The last thing some of us urbanites might want is someone getting a close-up of our face while we're waiting (most likely impatiently) for a train home in rush hour crowds. But that's exactly what Adam Magyar is doing with his series "Stainless"—and he's making us all (collectively) look artsy and awesome through slow-motion 'portraits' of public transit platforms.
Those are excerpts of Magyar's footage of Alexanderplatz in Berlin and 42nd St/Grand Central Station in New York City. The films were created with a backpack-concealed camera that shoots footage of train platforms from inside approaching cars.

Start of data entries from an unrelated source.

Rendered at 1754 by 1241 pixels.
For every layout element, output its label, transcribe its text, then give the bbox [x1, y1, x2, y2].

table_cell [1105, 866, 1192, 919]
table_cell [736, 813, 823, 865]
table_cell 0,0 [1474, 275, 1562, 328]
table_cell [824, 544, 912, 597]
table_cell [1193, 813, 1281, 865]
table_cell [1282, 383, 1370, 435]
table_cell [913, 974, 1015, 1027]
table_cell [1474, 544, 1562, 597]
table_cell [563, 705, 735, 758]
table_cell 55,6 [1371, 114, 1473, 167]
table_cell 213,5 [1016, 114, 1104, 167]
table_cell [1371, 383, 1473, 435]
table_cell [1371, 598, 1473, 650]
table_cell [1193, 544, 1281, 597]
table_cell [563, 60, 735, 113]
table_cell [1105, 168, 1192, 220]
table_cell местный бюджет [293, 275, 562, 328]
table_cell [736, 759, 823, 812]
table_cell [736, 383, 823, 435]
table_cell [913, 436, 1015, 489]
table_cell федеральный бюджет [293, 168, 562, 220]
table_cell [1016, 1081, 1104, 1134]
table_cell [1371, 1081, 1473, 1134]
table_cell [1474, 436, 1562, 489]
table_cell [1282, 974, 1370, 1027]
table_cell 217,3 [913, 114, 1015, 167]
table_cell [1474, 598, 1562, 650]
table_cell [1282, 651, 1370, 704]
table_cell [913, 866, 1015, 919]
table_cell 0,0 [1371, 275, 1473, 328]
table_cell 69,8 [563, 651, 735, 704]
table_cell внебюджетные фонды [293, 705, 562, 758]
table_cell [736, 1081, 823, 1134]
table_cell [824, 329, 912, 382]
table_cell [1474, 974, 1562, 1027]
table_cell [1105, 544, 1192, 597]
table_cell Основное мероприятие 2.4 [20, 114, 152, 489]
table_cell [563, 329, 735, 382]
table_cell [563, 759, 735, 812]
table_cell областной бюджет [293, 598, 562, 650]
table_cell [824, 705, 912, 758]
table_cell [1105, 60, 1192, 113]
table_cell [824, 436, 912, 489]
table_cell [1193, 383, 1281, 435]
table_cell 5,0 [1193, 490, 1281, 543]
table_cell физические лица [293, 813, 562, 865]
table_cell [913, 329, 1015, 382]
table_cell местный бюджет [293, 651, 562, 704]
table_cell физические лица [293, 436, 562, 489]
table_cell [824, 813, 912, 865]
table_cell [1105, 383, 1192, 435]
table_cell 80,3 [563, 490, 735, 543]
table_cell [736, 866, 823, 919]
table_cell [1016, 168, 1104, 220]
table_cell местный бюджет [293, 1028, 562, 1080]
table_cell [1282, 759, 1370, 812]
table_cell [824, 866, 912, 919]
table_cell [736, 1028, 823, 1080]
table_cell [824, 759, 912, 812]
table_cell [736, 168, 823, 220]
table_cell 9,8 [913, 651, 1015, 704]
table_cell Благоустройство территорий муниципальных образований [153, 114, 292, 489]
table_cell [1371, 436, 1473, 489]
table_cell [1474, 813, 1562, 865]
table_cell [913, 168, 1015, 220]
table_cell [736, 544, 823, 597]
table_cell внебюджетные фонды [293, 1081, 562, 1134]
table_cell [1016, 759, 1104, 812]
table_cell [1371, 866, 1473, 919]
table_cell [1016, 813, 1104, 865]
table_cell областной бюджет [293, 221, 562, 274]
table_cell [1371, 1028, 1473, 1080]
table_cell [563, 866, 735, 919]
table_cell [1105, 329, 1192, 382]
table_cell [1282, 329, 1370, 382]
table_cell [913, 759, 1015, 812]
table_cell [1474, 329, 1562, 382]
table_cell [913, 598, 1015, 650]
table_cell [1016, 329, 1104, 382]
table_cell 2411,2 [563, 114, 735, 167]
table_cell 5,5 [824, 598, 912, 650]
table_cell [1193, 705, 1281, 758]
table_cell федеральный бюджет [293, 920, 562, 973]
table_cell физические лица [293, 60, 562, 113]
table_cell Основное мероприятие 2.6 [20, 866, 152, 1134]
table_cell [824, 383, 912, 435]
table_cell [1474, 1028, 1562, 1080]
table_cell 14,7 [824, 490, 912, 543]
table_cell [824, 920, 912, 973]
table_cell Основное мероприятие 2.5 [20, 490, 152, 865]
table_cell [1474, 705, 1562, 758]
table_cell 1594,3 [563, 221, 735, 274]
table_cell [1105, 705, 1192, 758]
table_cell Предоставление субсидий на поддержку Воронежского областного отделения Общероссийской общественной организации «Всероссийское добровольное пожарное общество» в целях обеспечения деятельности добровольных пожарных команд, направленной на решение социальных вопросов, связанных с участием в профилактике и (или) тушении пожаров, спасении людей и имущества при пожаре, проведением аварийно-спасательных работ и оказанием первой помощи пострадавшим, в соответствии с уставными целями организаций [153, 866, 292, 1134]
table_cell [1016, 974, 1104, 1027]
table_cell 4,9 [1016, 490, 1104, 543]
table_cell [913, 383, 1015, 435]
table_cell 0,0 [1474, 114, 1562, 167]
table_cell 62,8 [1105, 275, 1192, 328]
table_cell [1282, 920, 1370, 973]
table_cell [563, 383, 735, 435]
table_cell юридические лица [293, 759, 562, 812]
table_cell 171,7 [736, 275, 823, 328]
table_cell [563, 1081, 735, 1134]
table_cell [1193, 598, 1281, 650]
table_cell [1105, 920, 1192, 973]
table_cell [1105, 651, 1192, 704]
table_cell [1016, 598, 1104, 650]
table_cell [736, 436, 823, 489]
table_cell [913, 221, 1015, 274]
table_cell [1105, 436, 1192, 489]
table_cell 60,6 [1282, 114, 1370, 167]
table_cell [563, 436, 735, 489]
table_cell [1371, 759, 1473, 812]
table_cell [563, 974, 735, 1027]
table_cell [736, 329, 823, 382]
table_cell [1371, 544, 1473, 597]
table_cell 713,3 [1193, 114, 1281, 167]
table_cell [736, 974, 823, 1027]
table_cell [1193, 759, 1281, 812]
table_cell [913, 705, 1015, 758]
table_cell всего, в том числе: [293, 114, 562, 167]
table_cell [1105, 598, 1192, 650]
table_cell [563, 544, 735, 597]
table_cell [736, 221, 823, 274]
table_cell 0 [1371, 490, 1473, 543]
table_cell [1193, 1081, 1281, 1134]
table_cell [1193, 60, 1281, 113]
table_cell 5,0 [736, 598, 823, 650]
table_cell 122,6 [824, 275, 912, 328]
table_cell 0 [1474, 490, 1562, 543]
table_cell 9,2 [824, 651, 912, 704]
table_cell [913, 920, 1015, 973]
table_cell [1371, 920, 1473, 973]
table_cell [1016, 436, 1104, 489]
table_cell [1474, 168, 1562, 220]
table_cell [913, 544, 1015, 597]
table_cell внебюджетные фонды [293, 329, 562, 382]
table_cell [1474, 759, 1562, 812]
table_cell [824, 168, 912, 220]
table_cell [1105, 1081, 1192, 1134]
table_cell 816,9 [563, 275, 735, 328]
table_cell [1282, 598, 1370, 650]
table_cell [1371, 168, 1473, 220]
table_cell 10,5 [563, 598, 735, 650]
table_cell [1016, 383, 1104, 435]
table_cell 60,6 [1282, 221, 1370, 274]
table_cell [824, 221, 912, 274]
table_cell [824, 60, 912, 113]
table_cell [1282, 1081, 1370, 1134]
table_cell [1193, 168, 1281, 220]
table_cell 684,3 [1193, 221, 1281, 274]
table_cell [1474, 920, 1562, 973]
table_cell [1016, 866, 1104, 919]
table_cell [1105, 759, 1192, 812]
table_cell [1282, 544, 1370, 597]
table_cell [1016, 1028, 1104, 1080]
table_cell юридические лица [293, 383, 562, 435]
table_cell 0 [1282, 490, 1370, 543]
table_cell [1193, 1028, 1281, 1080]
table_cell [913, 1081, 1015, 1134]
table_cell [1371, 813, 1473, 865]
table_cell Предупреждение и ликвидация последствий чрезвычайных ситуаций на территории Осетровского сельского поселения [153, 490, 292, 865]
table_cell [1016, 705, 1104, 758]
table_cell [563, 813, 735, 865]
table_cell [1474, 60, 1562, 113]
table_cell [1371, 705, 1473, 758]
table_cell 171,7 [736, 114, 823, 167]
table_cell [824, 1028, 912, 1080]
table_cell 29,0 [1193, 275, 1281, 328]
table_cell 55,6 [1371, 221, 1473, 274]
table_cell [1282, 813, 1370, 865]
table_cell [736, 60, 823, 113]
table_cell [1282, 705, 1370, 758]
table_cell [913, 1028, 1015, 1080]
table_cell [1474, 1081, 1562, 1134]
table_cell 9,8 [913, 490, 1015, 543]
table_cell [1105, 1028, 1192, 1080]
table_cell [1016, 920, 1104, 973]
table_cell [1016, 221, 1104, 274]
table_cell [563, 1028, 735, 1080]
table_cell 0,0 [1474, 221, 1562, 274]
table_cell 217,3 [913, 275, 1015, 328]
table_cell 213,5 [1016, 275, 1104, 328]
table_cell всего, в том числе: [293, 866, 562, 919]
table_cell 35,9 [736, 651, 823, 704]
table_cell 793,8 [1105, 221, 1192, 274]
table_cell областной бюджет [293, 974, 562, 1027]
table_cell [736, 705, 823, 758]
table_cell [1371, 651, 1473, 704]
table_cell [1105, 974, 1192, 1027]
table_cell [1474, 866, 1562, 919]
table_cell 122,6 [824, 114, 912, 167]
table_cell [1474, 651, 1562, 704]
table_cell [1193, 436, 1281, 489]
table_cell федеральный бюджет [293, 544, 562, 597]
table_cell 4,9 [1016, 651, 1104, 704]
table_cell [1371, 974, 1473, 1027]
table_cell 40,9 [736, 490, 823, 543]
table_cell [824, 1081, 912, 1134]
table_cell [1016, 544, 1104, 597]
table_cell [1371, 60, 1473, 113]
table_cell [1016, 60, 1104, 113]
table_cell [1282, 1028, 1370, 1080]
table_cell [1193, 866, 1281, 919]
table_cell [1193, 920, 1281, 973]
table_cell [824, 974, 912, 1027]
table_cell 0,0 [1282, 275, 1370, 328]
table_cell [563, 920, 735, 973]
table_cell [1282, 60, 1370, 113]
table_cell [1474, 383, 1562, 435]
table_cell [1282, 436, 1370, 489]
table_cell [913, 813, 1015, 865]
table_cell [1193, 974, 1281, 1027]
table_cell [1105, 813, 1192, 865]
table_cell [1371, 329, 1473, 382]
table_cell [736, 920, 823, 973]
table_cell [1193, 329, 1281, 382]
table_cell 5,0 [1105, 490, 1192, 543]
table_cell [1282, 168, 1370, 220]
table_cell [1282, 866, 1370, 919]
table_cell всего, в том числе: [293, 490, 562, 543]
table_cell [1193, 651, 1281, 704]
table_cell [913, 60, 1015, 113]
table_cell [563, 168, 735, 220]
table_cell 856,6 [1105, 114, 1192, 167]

It's pretty eerie the way quick gestures are still movements in a mostly frozen frame, but with a small fraction of the speed. Hair flips, hands grabbing for bags, children chasing each other—they're all turned into scenes straight out of Kirsten Dunst's semi-smashing (and super depressing) apocalypse film, Melancholia:
Magyar's latest work, shot at Shinjuku station in Tokyo, is one of the very few 11-minute videos on the Internet that are worth watching all the way through. Check it out:
The "portrait" was shot in 720p, 50fps—camera settings that help achieve that smooth, surreal transition from person to person. For more on his autodidactic method—Magyar uses custom, self-made scanning software to achieve the detail and focus in his work—check out Medium's in-depth profile with the photographer here.
The series is much more than pretty photographs and film—it's a striking reminder that you never know when the backpack through the train window is mega-focusing on your irritated, public-transit-fatigued face.